Make it easy for shoppers to find answers before they get to the store
Once a shopper has decided to visit your store, they turn to mobile to plan the trip in advance. From getting brand recommendations to checking product availability to looking up store hours, customers arrive at your store more knowledgeable than ever before. Make these details easy to find across your online experiences to get them primed and ready to buy. For example, 41% of shoppers wish retailers would do a better job of sharing inventory information.² Our data also shows that shoppers continue to hunt for deals while they’re in-store, and search online for things like “[retailer name] + in store coupons” or use deal aggregators.³ Speaking of deal-seekers, they’re a mobile-heavy group, with more than half using mobile to shop while they’re in a store.⁴ Help these customers get a head start by making this information readily available before they’ve even walked through your doors.
Focus on yourself, not your competitors
A common misconception is that when a customer uses their phone to search in-store, they’re just trying to see which of your competitors sells something for the cheapest price. While comparison shopping does happen, most in-store shoppers are actually searching online for more information about your store, brand, or the products you offer. In-store shoppers are 4X more likely to search on Google for the retail brand of the store they’re currently in compared to the next highest competitor. So, stay focused on making sure your digital offerings are accurate and easy to access.

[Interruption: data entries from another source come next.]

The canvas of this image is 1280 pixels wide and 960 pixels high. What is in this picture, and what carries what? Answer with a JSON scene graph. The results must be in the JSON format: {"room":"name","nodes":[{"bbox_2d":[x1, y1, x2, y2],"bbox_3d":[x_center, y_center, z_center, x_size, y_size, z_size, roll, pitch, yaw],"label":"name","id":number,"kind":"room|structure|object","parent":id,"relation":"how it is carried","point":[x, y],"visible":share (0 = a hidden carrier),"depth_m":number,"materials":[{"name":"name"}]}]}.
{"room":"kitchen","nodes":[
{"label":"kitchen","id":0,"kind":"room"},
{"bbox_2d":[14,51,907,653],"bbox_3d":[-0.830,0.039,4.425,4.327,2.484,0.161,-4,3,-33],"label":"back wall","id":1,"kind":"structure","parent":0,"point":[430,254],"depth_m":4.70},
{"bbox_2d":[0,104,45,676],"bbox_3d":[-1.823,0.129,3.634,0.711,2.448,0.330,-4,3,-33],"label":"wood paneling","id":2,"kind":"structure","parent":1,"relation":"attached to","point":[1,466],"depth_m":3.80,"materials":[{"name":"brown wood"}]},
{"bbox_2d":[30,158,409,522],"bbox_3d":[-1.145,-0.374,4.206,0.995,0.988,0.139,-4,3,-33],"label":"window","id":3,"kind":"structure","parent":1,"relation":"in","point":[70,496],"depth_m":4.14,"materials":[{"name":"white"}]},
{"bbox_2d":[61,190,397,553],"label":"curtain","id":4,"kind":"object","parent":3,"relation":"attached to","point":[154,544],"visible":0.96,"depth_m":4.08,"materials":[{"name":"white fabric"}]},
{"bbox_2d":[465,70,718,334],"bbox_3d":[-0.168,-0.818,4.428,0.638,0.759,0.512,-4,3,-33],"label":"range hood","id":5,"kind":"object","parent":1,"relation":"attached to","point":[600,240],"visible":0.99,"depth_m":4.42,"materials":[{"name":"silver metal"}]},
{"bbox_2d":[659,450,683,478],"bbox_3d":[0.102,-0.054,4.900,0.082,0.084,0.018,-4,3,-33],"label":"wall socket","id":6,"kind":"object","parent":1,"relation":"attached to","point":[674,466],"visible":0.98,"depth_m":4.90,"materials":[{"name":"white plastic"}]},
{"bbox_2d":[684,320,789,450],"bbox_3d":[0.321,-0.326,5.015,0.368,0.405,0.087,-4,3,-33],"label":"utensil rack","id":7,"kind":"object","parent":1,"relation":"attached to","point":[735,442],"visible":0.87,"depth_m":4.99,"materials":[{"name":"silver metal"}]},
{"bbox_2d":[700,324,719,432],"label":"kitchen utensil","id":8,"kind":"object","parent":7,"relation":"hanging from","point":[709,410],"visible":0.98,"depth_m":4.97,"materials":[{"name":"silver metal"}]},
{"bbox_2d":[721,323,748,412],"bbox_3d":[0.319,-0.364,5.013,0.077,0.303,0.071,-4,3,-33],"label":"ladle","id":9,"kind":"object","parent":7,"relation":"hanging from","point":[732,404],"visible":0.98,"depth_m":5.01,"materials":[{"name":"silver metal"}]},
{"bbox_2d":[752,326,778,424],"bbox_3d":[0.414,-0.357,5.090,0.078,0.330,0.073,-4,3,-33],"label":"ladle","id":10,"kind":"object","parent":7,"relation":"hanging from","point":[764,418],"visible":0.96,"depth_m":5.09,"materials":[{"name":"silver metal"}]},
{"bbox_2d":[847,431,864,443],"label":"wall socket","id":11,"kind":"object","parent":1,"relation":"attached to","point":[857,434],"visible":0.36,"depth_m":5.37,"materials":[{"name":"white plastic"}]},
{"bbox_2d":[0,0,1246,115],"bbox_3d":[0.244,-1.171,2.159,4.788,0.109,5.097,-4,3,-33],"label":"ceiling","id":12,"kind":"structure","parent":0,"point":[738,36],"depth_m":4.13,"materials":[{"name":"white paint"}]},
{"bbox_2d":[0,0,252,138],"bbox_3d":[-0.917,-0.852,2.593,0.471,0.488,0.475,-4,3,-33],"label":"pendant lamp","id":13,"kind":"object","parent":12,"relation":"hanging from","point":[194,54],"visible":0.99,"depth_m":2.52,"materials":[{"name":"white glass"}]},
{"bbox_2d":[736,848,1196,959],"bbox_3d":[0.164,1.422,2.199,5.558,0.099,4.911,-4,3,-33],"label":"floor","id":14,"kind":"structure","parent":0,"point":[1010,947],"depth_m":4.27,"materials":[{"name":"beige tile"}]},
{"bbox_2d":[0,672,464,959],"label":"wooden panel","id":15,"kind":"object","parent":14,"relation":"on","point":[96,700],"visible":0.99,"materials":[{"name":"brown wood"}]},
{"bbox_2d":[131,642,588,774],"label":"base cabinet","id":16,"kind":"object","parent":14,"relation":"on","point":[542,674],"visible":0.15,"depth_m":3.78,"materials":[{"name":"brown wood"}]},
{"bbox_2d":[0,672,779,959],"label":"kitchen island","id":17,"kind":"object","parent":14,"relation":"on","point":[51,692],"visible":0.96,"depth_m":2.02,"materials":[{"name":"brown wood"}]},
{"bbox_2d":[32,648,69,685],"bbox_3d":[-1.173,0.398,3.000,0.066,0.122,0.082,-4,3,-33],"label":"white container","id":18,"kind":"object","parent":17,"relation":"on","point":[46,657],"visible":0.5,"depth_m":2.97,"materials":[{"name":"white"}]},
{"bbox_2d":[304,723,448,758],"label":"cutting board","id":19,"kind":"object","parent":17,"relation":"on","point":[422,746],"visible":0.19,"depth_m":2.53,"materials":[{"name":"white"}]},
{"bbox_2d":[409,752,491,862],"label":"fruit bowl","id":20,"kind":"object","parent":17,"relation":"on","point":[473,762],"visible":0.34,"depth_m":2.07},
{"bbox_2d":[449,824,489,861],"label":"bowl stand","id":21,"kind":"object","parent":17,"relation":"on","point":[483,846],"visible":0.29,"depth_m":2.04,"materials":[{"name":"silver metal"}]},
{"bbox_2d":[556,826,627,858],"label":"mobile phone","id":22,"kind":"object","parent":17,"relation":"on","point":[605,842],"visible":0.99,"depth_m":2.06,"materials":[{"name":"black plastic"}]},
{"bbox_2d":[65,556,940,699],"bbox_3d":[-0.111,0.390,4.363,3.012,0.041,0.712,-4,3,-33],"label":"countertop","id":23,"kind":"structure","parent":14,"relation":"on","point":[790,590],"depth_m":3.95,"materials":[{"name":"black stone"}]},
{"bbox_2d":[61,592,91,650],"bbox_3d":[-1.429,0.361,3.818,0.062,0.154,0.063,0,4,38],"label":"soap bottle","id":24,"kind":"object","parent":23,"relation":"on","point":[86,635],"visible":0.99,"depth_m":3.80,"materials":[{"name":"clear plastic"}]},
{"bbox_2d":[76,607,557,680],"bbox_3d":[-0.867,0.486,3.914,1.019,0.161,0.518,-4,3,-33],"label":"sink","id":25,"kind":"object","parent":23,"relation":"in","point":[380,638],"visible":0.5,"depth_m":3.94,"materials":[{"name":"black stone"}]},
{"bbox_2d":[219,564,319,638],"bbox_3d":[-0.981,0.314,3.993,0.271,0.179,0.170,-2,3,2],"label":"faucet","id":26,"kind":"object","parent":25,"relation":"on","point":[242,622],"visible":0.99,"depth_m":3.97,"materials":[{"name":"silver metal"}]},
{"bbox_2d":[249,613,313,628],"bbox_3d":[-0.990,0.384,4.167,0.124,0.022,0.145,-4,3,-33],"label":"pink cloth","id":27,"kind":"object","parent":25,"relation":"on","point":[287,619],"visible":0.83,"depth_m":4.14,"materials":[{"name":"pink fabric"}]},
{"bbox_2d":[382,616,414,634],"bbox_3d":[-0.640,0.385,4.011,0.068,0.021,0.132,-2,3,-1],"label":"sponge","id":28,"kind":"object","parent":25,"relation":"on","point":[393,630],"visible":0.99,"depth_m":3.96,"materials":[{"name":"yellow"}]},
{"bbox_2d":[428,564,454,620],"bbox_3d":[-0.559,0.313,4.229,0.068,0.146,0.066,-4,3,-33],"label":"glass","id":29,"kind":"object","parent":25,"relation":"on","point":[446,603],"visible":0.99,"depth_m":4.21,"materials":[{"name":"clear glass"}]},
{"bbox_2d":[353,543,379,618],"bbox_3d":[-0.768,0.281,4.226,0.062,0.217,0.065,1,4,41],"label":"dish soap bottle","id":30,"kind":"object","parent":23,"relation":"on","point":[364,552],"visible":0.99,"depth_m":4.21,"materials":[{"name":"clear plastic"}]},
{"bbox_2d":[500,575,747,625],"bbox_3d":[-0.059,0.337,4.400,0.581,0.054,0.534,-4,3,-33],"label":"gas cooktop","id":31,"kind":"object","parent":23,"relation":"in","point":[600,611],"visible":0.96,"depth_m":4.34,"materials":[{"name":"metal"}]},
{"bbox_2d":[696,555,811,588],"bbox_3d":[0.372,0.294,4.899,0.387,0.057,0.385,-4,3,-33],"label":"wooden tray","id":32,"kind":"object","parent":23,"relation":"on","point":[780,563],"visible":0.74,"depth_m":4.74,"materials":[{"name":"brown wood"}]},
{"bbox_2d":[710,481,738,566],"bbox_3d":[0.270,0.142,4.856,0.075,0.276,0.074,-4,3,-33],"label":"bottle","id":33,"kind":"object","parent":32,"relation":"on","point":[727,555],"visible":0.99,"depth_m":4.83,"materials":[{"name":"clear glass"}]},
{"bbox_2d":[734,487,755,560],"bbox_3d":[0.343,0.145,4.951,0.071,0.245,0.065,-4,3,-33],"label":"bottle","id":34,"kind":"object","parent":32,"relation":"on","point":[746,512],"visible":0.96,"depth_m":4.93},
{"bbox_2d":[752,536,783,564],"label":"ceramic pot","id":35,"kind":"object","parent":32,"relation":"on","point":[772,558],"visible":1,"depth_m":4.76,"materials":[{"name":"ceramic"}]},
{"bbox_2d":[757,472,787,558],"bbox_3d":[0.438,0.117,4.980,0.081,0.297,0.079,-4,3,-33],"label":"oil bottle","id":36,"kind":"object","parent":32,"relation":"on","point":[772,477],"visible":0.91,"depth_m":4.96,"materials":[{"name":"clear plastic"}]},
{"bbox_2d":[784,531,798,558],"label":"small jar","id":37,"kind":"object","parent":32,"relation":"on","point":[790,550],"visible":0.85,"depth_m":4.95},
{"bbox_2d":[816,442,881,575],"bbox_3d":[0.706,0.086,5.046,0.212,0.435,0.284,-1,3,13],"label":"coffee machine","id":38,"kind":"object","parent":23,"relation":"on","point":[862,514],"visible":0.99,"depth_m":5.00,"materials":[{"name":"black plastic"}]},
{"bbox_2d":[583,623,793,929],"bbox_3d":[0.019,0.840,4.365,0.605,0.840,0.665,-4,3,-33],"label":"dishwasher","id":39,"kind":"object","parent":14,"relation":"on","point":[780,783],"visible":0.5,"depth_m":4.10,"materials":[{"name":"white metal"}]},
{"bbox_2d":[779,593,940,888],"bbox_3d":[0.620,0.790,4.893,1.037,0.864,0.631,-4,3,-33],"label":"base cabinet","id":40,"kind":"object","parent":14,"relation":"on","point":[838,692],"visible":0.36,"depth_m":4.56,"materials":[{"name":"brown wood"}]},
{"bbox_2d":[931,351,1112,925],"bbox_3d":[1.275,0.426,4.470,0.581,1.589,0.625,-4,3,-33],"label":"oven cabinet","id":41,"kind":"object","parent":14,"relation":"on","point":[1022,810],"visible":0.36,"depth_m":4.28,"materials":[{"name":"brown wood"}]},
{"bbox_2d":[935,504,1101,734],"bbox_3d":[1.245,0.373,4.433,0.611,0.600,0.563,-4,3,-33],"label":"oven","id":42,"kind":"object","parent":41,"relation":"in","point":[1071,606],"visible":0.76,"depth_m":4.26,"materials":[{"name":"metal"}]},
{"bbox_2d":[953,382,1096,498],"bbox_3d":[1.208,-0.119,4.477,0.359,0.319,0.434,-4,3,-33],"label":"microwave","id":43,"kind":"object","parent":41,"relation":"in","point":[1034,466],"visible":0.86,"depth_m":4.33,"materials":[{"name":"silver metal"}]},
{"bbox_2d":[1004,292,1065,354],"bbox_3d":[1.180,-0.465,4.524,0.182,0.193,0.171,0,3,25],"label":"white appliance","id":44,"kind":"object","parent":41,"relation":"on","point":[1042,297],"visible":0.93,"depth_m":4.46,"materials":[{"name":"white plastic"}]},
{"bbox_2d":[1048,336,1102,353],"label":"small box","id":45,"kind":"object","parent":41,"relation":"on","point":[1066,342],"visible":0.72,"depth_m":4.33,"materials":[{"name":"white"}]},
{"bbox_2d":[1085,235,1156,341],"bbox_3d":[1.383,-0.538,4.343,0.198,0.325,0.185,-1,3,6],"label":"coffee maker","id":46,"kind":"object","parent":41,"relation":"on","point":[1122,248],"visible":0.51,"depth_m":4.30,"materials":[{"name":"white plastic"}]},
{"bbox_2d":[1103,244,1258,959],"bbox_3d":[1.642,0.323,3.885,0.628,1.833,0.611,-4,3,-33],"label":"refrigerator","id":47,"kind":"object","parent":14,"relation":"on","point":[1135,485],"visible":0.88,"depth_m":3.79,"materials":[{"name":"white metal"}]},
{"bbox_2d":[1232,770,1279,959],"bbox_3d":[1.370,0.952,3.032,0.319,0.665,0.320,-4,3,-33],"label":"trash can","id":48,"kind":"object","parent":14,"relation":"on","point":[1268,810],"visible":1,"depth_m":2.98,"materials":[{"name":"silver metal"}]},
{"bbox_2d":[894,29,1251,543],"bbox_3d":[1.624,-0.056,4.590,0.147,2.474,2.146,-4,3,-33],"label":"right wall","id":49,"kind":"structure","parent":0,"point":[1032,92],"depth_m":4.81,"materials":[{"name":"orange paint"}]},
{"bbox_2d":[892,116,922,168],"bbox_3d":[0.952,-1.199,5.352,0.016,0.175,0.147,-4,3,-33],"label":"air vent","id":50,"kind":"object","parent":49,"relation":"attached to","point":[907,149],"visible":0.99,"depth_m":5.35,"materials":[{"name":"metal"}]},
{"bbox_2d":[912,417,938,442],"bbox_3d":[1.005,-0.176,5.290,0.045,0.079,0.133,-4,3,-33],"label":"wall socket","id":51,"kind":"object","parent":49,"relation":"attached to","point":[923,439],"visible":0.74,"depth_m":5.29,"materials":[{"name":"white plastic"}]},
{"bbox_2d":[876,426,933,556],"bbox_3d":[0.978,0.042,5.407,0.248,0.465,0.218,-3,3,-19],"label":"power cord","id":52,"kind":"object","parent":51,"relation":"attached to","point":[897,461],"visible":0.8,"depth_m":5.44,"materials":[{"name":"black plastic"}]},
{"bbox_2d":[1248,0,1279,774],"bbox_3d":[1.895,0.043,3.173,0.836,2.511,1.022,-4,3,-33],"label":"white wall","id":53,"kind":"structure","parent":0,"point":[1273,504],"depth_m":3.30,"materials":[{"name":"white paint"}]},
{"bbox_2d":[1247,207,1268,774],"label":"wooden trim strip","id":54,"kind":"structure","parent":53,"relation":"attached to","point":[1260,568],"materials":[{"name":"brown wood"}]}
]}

Empower the in-store shopper
People are also looking for other kinds of assistance, such as language assistance. Demand for translation help is quickly growing. In-store searches for Google Translate and “traductor” (“translator” in Spanish) climbed the rankings year over year in the majority of retailers we analyzed. We also found that 50% of shoppers use online video while in stores to brush up on a product before talking about it with sales representatives, to remind themselves of what to buy, and more.⁵
Moments like these create an enormous opportunity for marketers to provide fast and meaningful assistance that augments the overall customer experience.
Upgrade the in-store experience
When customers are in your store, they’re getting more done than just their shopping — they’re also finding ways to pass the time and answer everyday questions while they shop. Checking social networks and the weather are popular in-store searches. They’re even brainstorming their next meal. Restaurant and food-related searches like “restaurants,””restaurants near me,” and “food near me” commonly appear in the top 20 searches for many retailers.⁶
Marketers are taking advantage of these insights by investing in “experiential retail” that gives shoppers more reasons to stay and invest time in their stores beyond just shopping.

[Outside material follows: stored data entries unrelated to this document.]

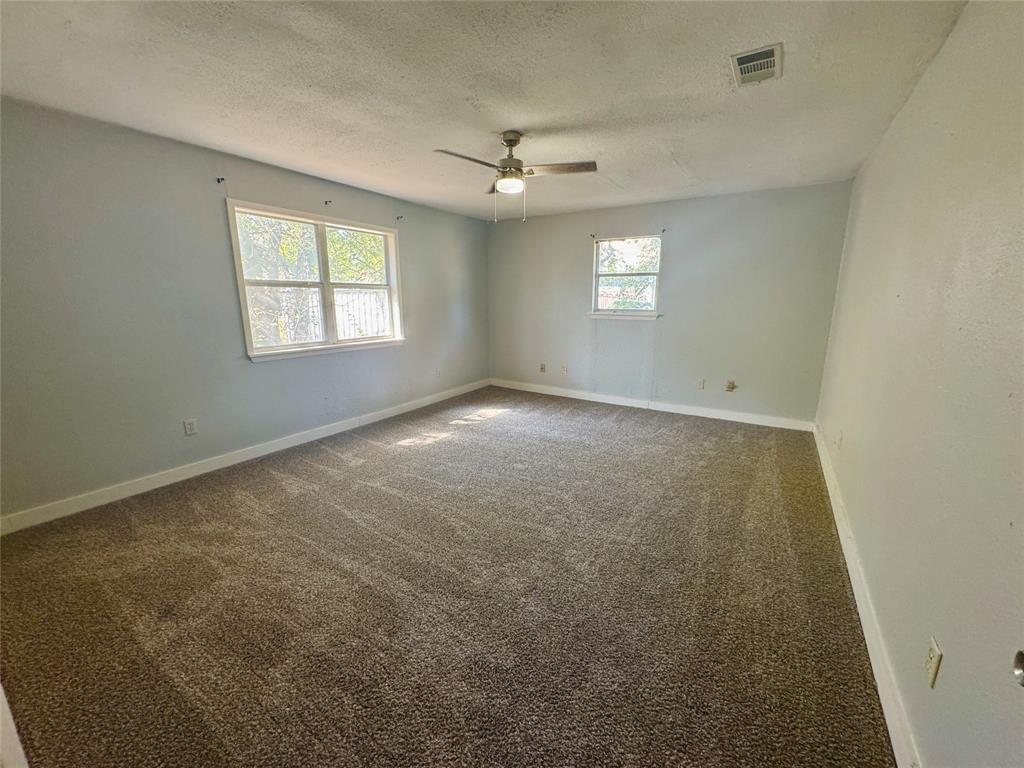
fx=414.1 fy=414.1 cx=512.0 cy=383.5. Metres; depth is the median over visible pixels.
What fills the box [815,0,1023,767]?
right wall
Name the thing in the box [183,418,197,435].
wall socket
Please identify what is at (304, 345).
large window
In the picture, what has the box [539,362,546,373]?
wall socket
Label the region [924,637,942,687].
wall socket
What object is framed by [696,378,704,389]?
wall socket
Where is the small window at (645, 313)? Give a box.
[590,233,663,318]
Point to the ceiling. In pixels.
(681, 162)
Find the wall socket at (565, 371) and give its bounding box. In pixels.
[560,364,567,374]
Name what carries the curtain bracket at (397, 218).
attached to the left wall at (206, 171)
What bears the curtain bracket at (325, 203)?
attached to the left wall at (206, 171)
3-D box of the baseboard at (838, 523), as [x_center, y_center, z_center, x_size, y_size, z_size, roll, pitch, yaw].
[1.755,0.908,2.170,0.017,0.106,5.171,8,15,31]
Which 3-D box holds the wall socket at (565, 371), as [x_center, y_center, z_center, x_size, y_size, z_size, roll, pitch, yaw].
[0.714,-0.195,5.738,0.076,0.127,0.020,8,15,31]
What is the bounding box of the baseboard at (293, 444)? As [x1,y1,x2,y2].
[0,379,488,533]
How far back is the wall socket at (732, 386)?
4.68 m
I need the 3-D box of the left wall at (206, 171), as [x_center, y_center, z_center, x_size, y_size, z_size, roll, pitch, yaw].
[-1.915,-0.701,4.031,0.170,2.451,5.900,8,15,31]
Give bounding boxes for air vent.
[729,43,781,87]
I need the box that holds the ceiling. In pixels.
[0,0,968,221]
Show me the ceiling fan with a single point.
(520, 171)
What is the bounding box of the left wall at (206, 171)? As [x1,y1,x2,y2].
[0,99,488,523]
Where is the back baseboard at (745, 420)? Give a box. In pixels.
[490,378,816,431]
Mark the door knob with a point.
(1018, 661)
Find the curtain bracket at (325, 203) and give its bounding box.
[324,199,331,205]
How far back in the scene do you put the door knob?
0.68 m
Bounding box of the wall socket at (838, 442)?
[835,431,842,448]
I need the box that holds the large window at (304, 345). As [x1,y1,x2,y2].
[226,200,405,360]
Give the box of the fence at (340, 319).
[333,287,389,338]
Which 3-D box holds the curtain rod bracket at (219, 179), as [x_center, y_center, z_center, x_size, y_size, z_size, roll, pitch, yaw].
[-2.202,-1.535,3.123,0.064,0.039,0.021,8,15,31]
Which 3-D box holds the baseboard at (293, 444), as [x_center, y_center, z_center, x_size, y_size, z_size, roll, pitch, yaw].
[-1.825,0.449,4.265,0.016,0.105,5.285,8,15,31]
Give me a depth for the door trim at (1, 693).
1.15 m
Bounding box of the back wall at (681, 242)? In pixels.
[487,181,853,425]
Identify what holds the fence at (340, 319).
on the ground
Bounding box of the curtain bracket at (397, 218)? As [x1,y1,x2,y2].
[395,214,403,221]
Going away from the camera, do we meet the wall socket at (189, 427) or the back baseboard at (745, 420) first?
the wall socket at (189, 427)
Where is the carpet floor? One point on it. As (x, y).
(444, 450)
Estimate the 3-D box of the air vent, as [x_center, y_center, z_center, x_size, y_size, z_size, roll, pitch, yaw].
[1.160,-1.509,1.976,0.192,0.019,0.321,8,15,31]
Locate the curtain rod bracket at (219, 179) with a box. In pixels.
[216,176,225,183]
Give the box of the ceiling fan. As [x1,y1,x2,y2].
[434,131,596,223]
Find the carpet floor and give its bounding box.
[0,387,896,767]
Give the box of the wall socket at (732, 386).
[725,380,737,392]
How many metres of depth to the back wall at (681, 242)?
4.73 m
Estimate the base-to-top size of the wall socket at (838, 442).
0.122 m
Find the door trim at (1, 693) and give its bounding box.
[0,682,29,767]
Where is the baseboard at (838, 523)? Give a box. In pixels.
[813,424,921,767]
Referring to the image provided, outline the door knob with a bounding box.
[1013,648,1023,685]
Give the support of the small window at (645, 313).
in the back wall at (681, 242)
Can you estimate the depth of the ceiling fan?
2.84 m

As you build your online and offline strategies, retailers should consider what people are searching for before, during, and after they arrive at your store. Whether it’s helping them find the right product, tracking down coupon codes, or even stopping hunger pangs, predicting their intent will help retailers anticipate and deliver on those needs, increasing in-store growth.
¹ ³ ⁶ Google Data, U.S., aggregated, anonymized store traffic for top retail brands in Big Box, Department Stores, Drugstores, Warehouse Clubs, Home Improvement, Electronics, Grocery, Clothing, Office and Toy Stores from a sample of U.S. users that have turned on location and search history, N = 28 retail brands, 2017.
² Google/Ipsos, U.S., Omnichannel Holiday Study, Holiday shoppers 18+ who shopped in previous 48 hours n=5944, Nov. 2017–Jan. 2018.
⁴ Google/Ipsos, Omnichannel Holiday Study, U.S., Holiday Shoppers 18+ n=1092 Deal Seekers, Nov. 2017-Jan. 2018.
⁵ Google/Ipsos, U.S., “How People Shop with YouTube,” study, 18- to 64-year-olds who go online at least once per month and have purchased something in the last year (n=2,401), July 2018.